— Aufgabe 1 —
In welchem Kulturraum haben zentrale Aussagen laut dem Text über Inârah mittlerweile ebenfalls Verbreitung gefunden?
— Aufgabe 2 —
Aktualisiere im Text über Inârah den Abschnitt, der mit den Worten „So zeichnet sich“ beginnt und mit „arabischen Kulturraum gefunden.“ endet, indem du darin „Zentrale“ durch „Wesentliche“ ersetzt.

--- Vorliegender Text ---

Dieser Vielfalt wissenschaftlicher Publikationen von Inârah steht eine seltsame literarische Inaktivität auf Seiten der traditionellen Islamwissenschaft gegenüber. Wenn einmal etwas publiziert wird, bleibt alles in den gewohnten Bahnen. Nun könnte man Ähnliches sagen wie vor langer Zeit Martin Luther. Er spottete, dass er wohl so schnell und so viel schreibe, dass seine kontroverstheologischen Gegner immer hinten nachhinken; wenn sie noch dabei seien, seine früheren Schriften zu „widerlegen“, habe er schon wieder neue publiziert. Anders aber als die Gegner Luthers halten es die traditionellen Islamwissenschaftler; sie versuchen erst gar nicht zu widerlegen. Wahrscheinlich, weil die Argumente ausgegangen sind. So bleiben nur polemische Reaktionen, bis hin zu Beschimpfungen („Nicht-Wissenschaftler“, „Provokateure“) übrig. Gelegentlich aber werden auch grundlegende Thesen von Forschern, die bei Inârah mitarbeiten, aufgegriffen und als eigene – ohne Quellenangabe – ausgegeben.
So zeichnet sich ab, dass auch über den Inârah-Kreis hinaus seine Ergebnisse aufgegriffen, literarisch bearbeitet und damit auch weiter verbreitet werden. Zentrale Aussagen haben mittlerweile eine Verbreitung auch im frankophonen arabischen Kulturraum gefunden.
Darüber hinaus gibt es eine Reihe von Islamwissenschaftlern in aller Welt, die bei ihren Arbeiten zu weiterführenden Thesen und Hypothesen kommen und ihre Erkenntnisse auch publizieren. So ist durchaus zu erwarten, dass die schon länger dauernde Erstarrung sich bald lösen und freie Forschungstätigkeit auch in der Islamwissenschaft Raum greift. Dann hätten die Aktivitäten von Inârah ihr Ziel erreicht.
Die Herausgeber
[1] „Dialog“ kommt vom griechischen „dia-legesthai – sich unterhalten“, wobei die Vorsilbe/ Präposition „dia – durch“ nichts mit dem Zahlwort „dyo – zwei“ zu tun hat. Zudem würde ein „Dreiergespräch“ auch nicht „Trialog“ heißen, da die griechische Vorsilbe, die (außer in Zahlwörtern) „drei“ wiedergibt, i.a. „tri“ lautet, z.B. in „trí-gamos – zum dritten Mal verheiratet“. Das intellektuelle Niveau der Bezeichnung entspricht also durchaus dem des Bezeichneten. (Hinweis auf die falsche Etymologie von Max Mangold).

--- Bereitgestellte Daten ---

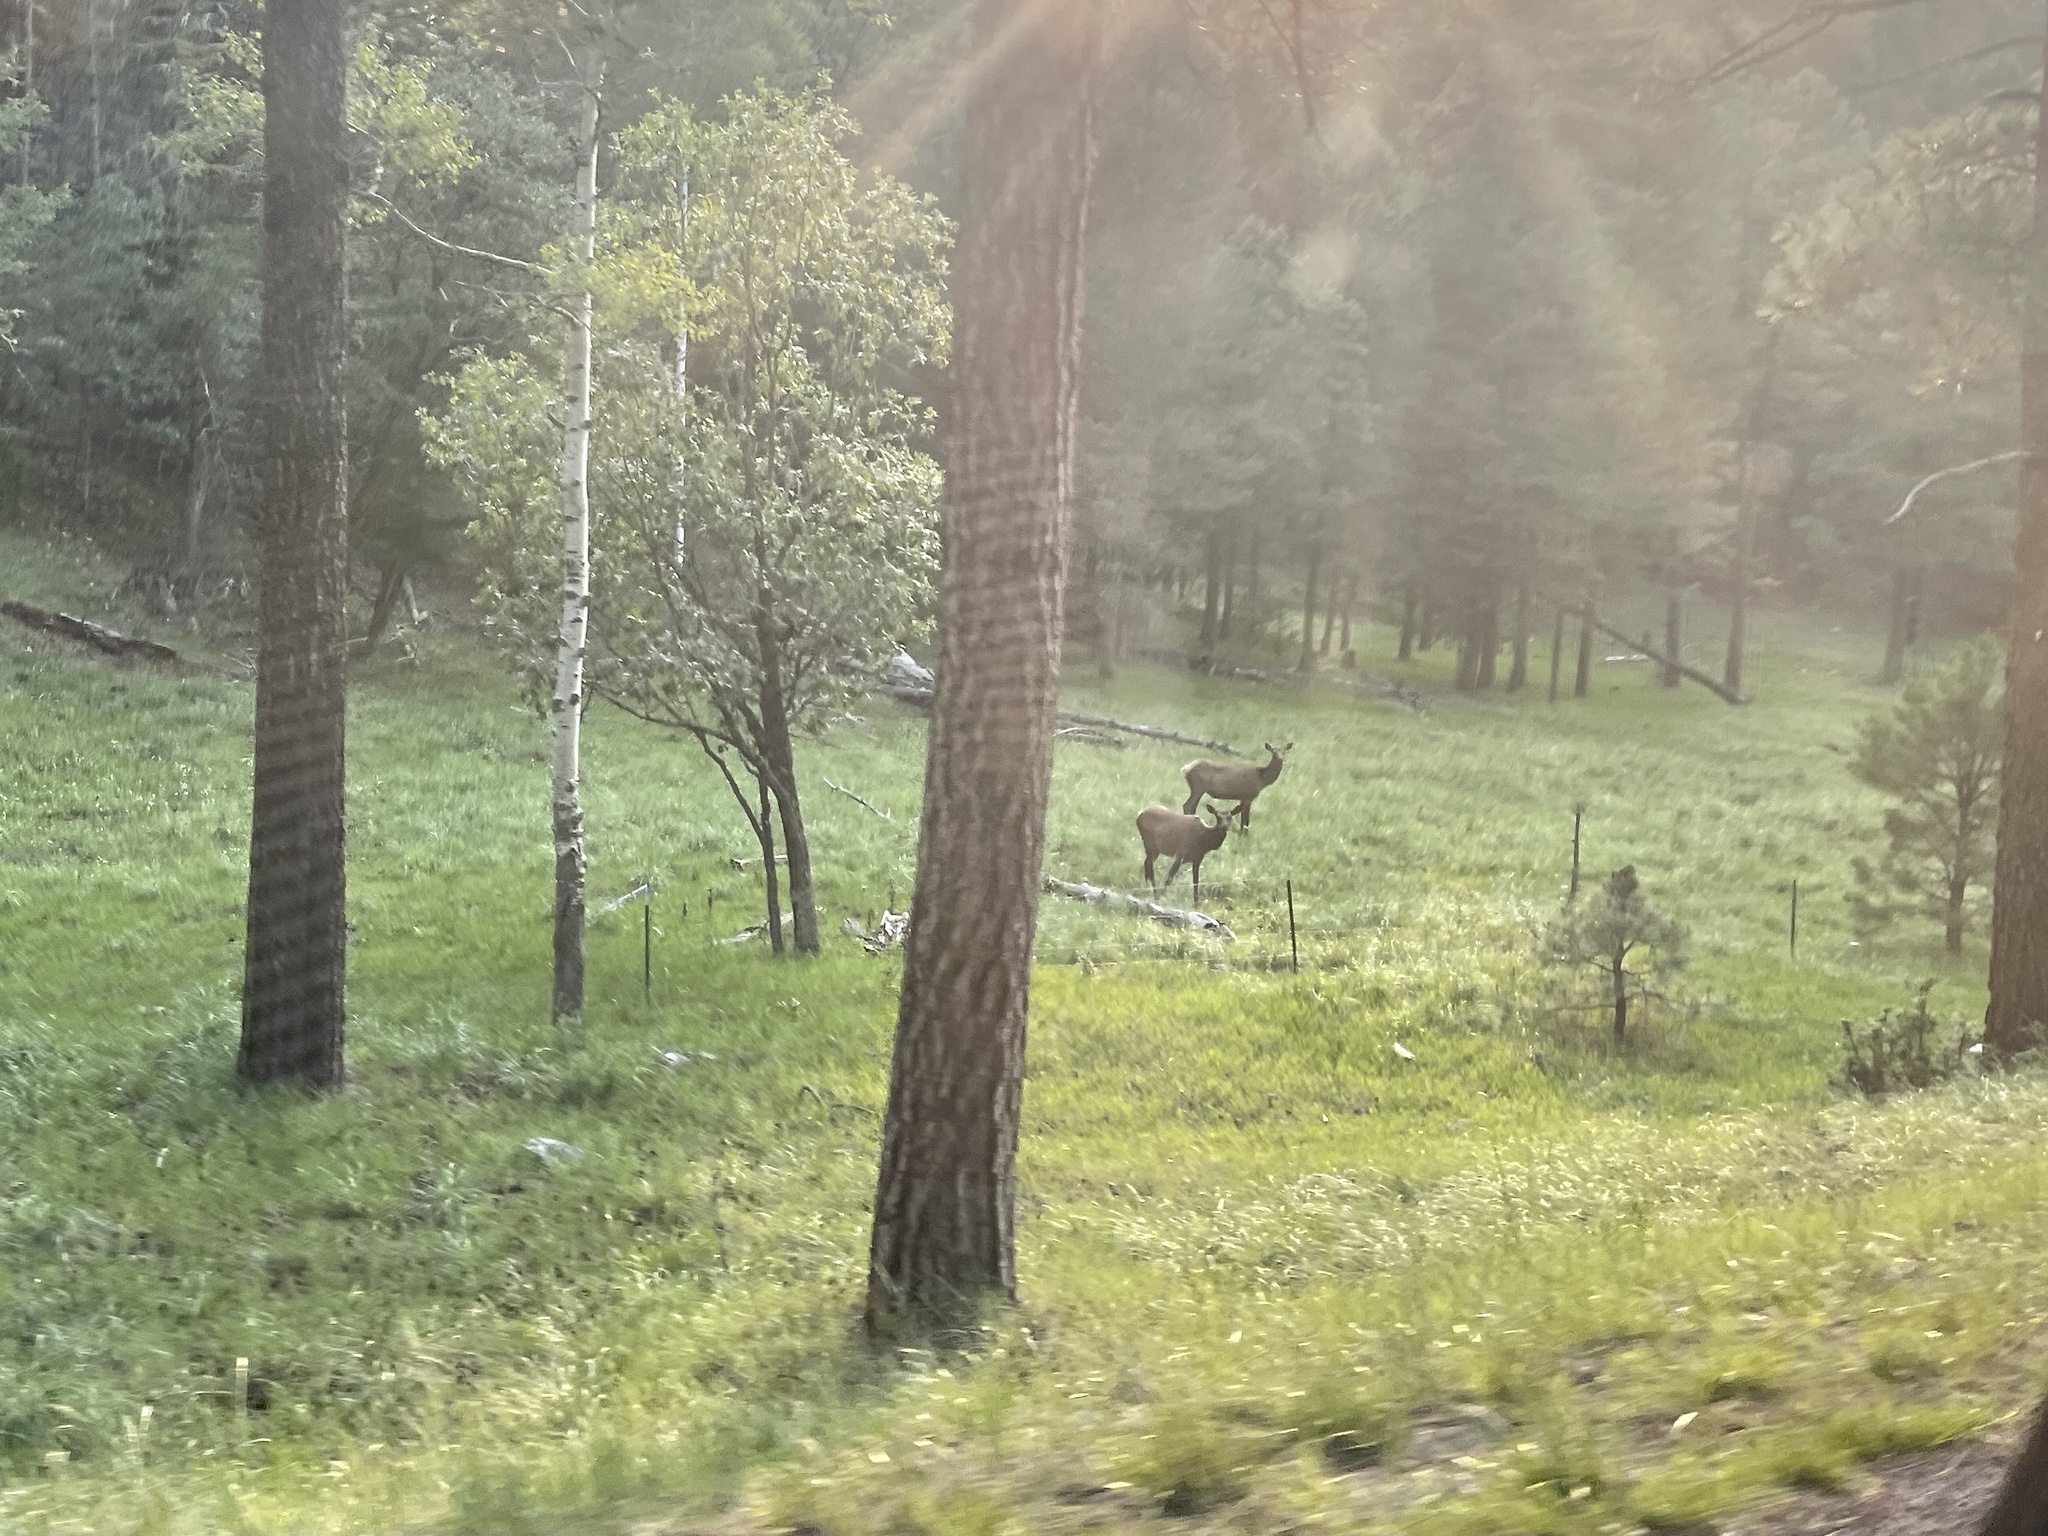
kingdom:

---

— Lösung 1 —
Im frankophonen arabischen Kulturraum.

— Lösung 2 —
So zeichnet sich ab, dass auch über den Inârah-Kreis hinaus seine Ergebnisse aufgegriffen, literarisch bearbeitet und damit auch weiter verbreitet werden. Wesentliche Aussagen haben mittlerweile eine Verbreitung auch im frankophonen arabischen Kulturraum gefunden.